Question

In the figure given, what is $\angle CBA$?

    (A)${30^ \circ }$
    (B)${45^ \circ }$
    (C)${50^ \circ }$
    (D)${60^ \circ }$

Answer 1

Hint: Sum of all the angles of a quadrilateral is ${360^ \circ }$
All the angles of a triangle is having sum equal to ${180^ \circ }$
If there are two angles at a point on a straight line then, total sum of both the angles is ${180^ \circ }$
The opposite angles of two intersecting lines are equal to each other.
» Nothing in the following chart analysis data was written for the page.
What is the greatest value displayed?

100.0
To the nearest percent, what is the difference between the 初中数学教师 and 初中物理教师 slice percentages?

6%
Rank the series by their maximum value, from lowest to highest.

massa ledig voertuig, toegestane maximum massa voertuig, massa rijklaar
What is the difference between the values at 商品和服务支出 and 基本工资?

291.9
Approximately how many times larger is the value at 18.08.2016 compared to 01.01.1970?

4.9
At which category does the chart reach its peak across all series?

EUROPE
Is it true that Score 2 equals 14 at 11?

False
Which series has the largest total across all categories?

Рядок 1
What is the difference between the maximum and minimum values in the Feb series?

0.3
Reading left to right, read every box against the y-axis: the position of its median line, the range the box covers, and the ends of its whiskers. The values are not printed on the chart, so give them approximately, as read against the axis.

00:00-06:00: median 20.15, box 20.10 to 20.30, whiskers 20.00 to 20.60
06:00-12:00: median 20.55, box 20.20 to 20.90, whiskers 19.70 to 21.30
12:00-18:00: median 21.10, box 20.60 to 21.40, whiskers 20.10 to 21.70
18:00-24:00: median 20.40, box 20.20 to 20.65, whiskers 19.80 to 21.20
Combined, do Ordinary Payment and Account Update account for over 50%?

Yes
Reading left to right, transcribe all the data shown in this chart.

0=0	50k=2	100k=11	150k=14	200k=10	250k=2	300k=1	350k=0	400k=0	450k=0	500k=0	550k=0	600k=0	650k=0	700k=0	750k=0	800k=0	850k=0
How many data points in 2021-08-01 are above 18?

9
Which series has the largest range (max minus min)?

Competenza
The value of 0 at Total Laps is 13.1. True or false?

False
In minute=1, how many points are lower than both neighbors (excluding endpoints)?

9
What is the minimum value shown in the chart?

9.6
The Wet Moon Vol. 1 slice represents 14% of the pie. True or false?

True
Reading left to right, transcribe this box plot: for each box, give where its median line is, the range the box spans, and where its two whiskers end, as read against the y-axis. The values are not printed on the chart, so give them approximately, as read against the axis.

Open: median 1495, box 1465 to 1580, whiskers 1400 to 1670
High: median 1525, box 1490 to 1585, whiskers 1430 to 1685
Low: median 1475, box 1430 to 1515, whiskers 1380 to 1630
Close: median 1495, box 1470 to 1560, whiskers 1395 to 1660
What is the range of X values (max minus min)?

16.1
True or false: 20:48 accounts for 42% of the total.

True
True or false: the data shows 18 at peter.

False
Complete step-by-step answer: In this question we are given with:
$\begin{gathered}
  \angle ARQ = {30^ \circ } \\
\end{gathered} $
At point $C$, $AR$ is a straight line.
Therefore,
$\angle ACB + \angle BCR = {180^ \circ }$
$ \Rightarrow $${75^ \circ } + \angle BCR = {180^ \circ }$
     $\angle BCR = {180^ \circ } - {75^ \circ }$
    We get, $\angle BCR = {105^ \circ }$
Also
$\angle BCR = \angle QCR = {105^ \circ }$ ( Same angle)
Now in $\vartriangle CRQ$, $\angle CRQ = {30^ \circ }$
We know that sum of all the angles of a triangle is ${180^ \circ }$
Therefore,
$\angle CQR + \angle CRQ + \angle QCR = {180^ \circ }$
Now, $\angle CQR + {30^ \circ } + {105^ \circ } = {180^ \circ }$ ($\angle BCR = \angle QCR = {105^ \circ }$,Same angle)
          $\angle CQR = {180^ \circ } - {135^ \circ }$
So we get, $\angle CQR = {45^ \circ }$$....1$
At point $Q$, $PR$ is a straight line therefore,
$\angle CQR + \angle CQP = {180^ \circ }$
Now, from equation $1$
$\angle CQR = {45^ \circ }$
$\therefore $ ${45^ \circ } + \angle CQP = {180^ \circ }$
     $\angle CQP = {180^ \circ } - {45^ \circ }$
$ \Rightarrow $ $\angle CQP = {135^ \circ }$
Now, taking the $APQC$ is quadrilateral and its all the corners touch the circle.
Therefore sum of the opposite angles is always equal to ${180^ \circ }$
Hence, $\angle CQP + \angle PAC = {180^ \circ }$
             ${135^ \circ } + \angle PAC = {180^ \circ }$
$ \Rightarrow $ $\angle PAC = {180^ \circ } - {135^ \circ }$
We get, $\angle PAC = {45^ \circ }$
Now by taking triangle $\vartriangle ABC$
We know sum of all the angles of a triangle is ${180^ \circ }$
So, $\angle BAC + \angle ACB + \angle CBA = {180^ \circ }$
$ \Rightarrow $ ${45^ \circ } + {75^ \circ } + \angle CBA = {180^ \circ }$
         $\angle CBA = {180^ \circ } - {120^ \circ }$
We get, $\angle CBA = {60^ \circ }$
So, $\angle CBA = {60^ \circ }$
So option D is the correct option.

Note: In this question one should make mistakes while putting values of angles and assigning names to angles. Also one should have to take care while calculating values of unknown angles. One should have to remember all the properties of a triangle, quadrilaterals etc.